Oltre al passato, e alla celebrazione delle belle giornate di Nardò, si è discusso anche di futuro e dei nuovi ambiziosi obiettivi che il team Primatist vede già all'orizzonte: testare altre tecnologie rispettose dell’ambiente, prima tra tutte l’utilizzo dell’idrogeno e delle celle a combustibile. Al fine di “ripetere” quanto fatto con la monoposto elettrica, la ricerca dovrà occuparsi della miniaturizzazione di tutti i componenti, della loro razionale distribuzione all'interno del veicolo, lasciando inalterata la loro funzionalità. Ancora una volta l'obiettivo impatta contro una limitata disponibilità di risorse. L'atto finale, come già avvenuto per le batterie agli ioni di litio, è legato all’effettuazione di una serie di tentativi di record, per soddisfare la componente prettamente sportiva del team e per fornire una fondamentale certificazione qualitativa ai risultati raggiunti.

Desidero ringraziare le persone che hanno mi hanno permesso di raggiungere risultati così importanti. Primi tra tutti la mia famiglia, che mi ha sostenuto e supportato anche questa ennesima sfida e le aziende coinvolte - ha detto Aghem -. Gli ingegneri progettisti e di pista, tutti i meccanici, i controllori F.I.A. ed i Cronometristi della Federazione Italiana.

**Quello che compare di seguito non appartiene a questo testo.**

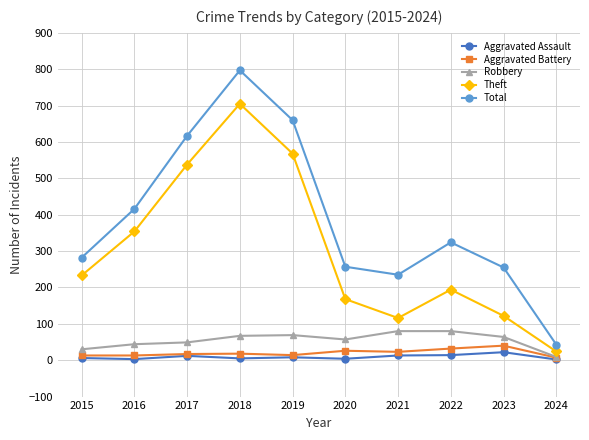

At which category is the sum across all series the highest?

2018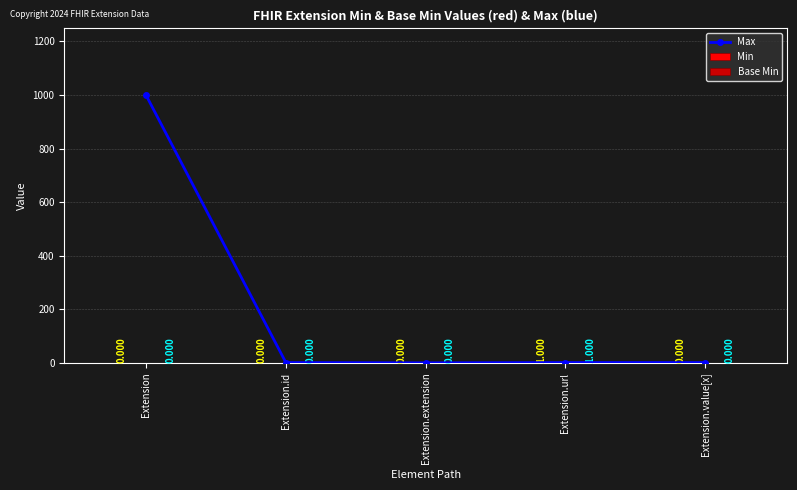

List the labels in order of Base Min value, smallest first.

Extension, Extension.id, Extension.extension, Extension.value[x], Extension.url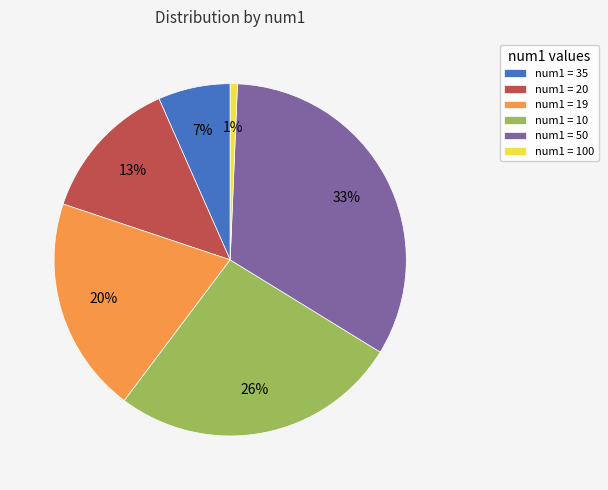

What percentage is the num1 = 20 slice, to the nearest percent?

13%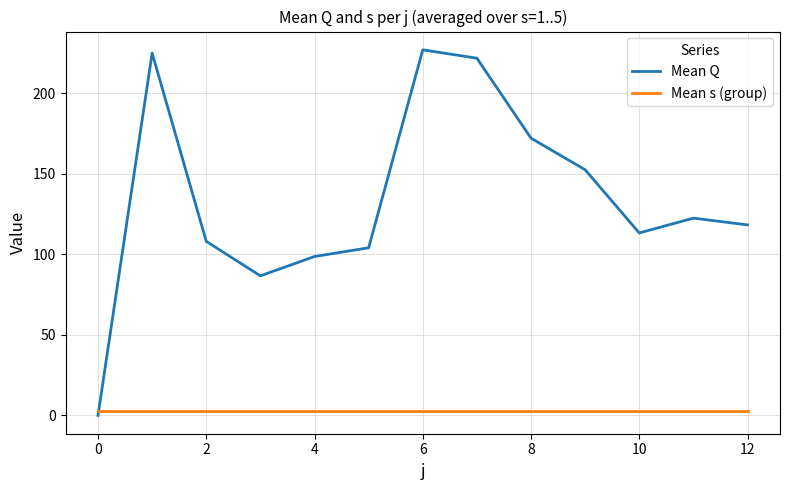

List the series in order of their overall mean, highest first.

Mean Q, Mean s (group)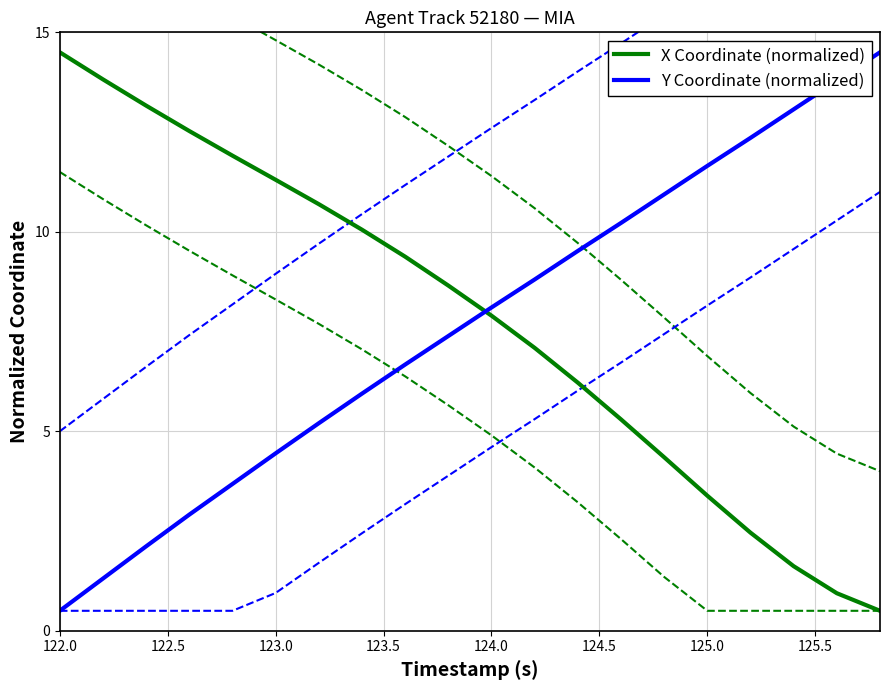

At which label does X Coordinate (normalized) reach its peak?

122.0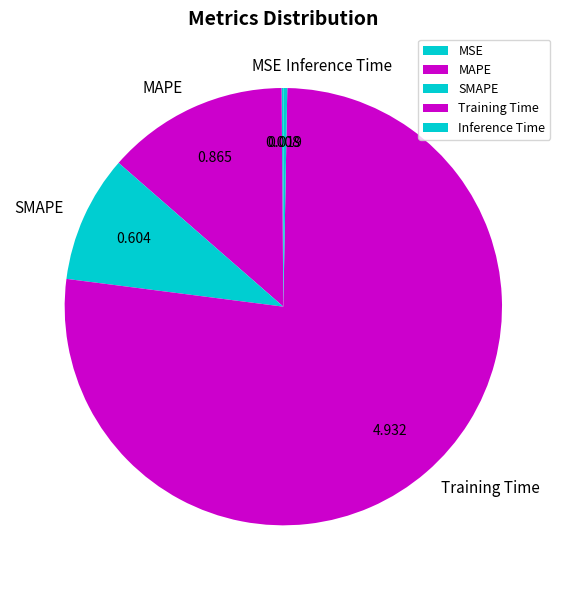

Is there any slice that represents more than half of the pie?

Yes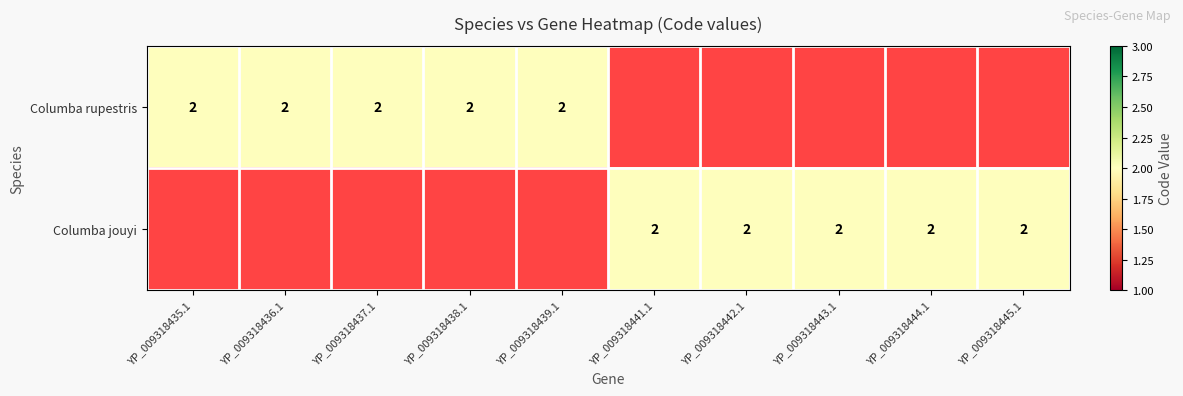

How many data points in Columba rupestris are less than 2?

5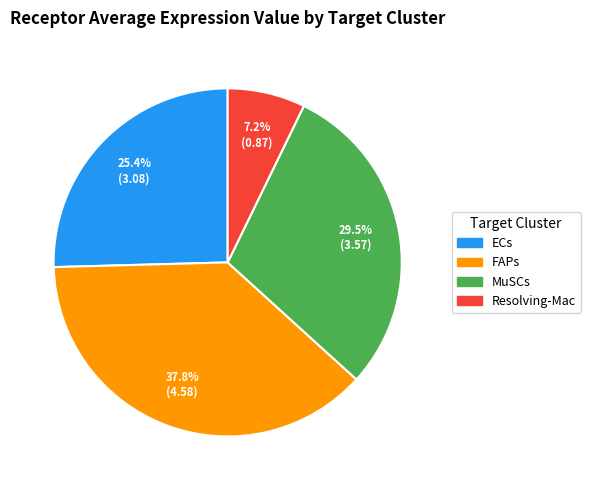

What percentage do ECs and MuSCs together represent?

55.0%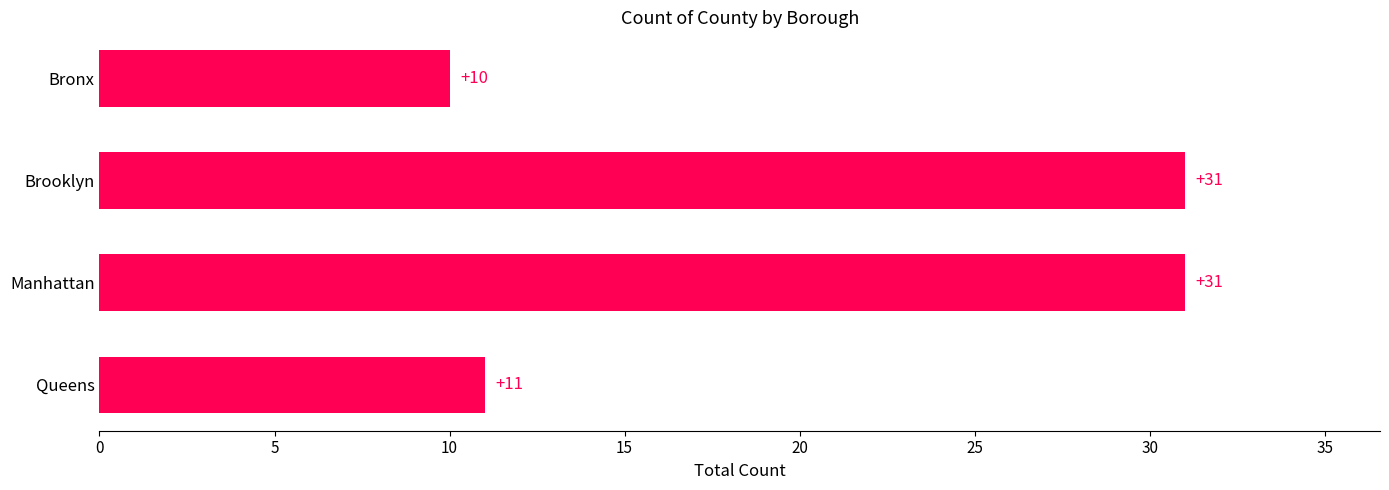

The value at Bronx is 17. True or false?

False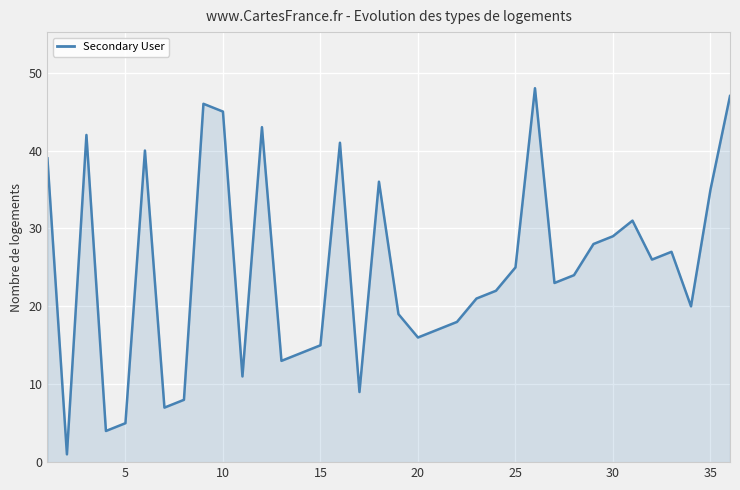

What is the difference between the maximum and minimum values?

47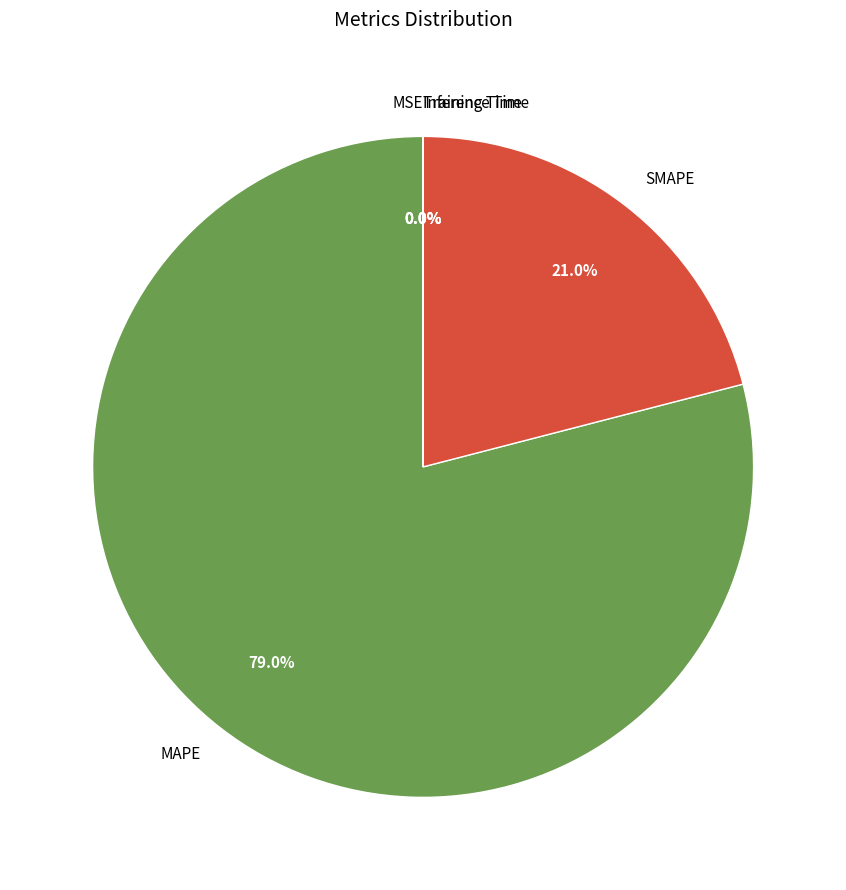

To the nearest percent, what portion does MAPE represent?

79%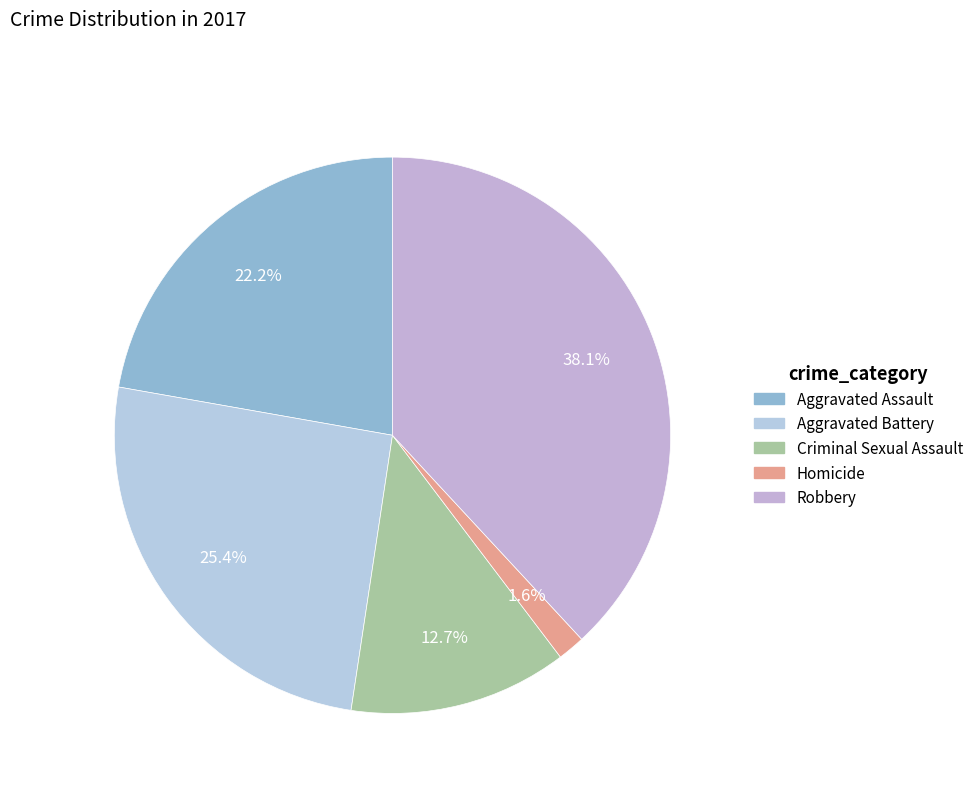

Which category has the biggest portion of the pie?

Robbery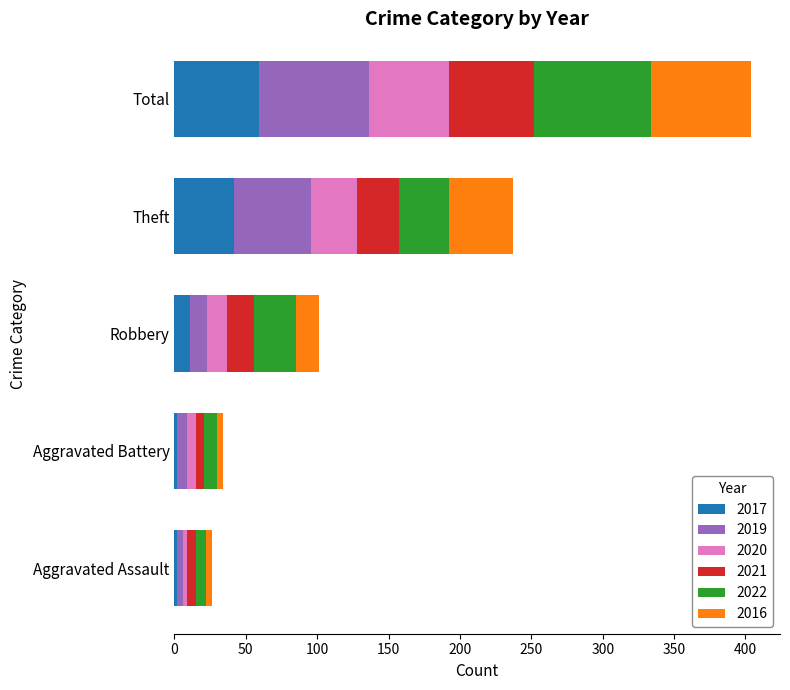

Which category has the highest value in the 2017 series?

Total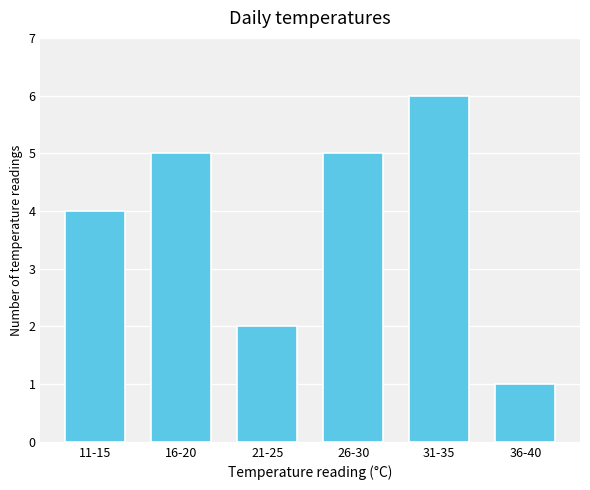

Reading right to left, transcribe all the data shown in this chart.

36-40=1	31-35=6	26-30=5	21-25=2	16-20=5	11-15=4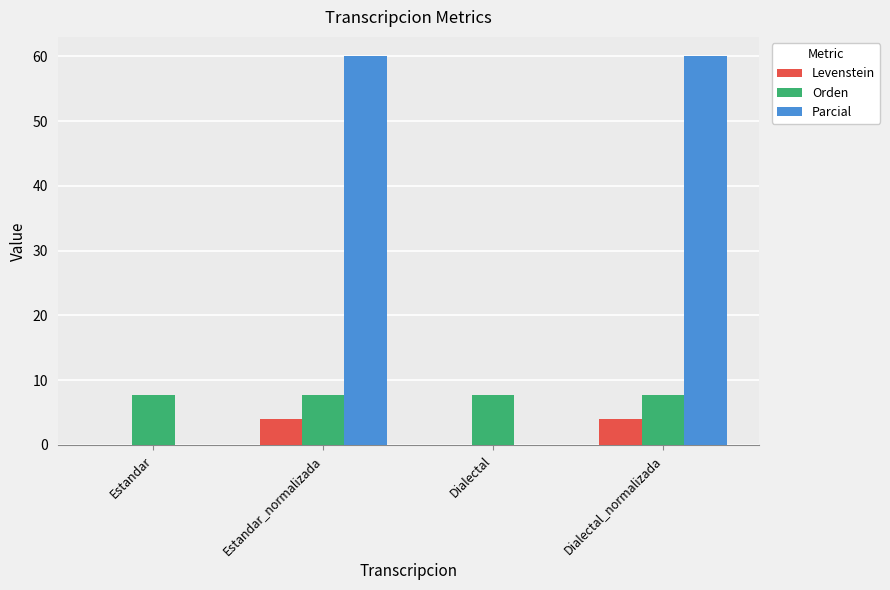

What is the maximum value shown in the chart?

60.0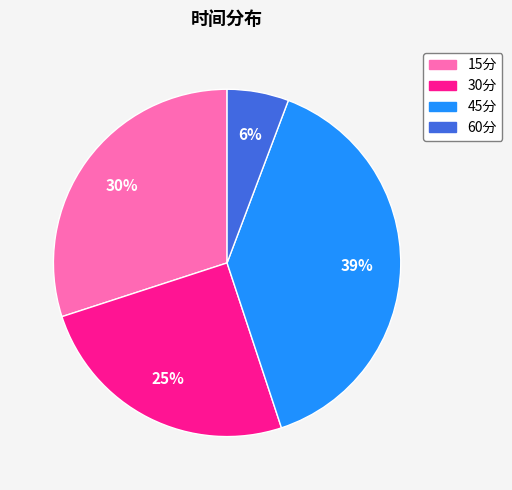

What percentage is the 60分 slice, to the nearest percent?

6%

Il personale di ACI Sport che ha fornito la competenza necessaria per documentare e certificare questi risultati e vederli omologati dalla FIA. Il Nardò Technical Center con tutte le sue maestranze, per aver reso accessibile la pista più bella del mondo e fornito tutti i supporti indispensabili. E un grosso grazie all’ASI. È stata una grande avventura, a dir poco emozionante. Questa sera abbiamo voluto celebrare il percorso fatto, iniziato nel 2016. Un percorso con alti e bassi, pieno di ostacoli, ma che alla fine ha regalato a tutti noi dei risultati storici e incredibili. Adesso stiamo puntando un altro ambizioso obiettivo e, di conseguenza, nuovi record. L'idrogeno è una grande sfida e rappresenta una strada faticosa e in salita, ma noi ci proveremo”.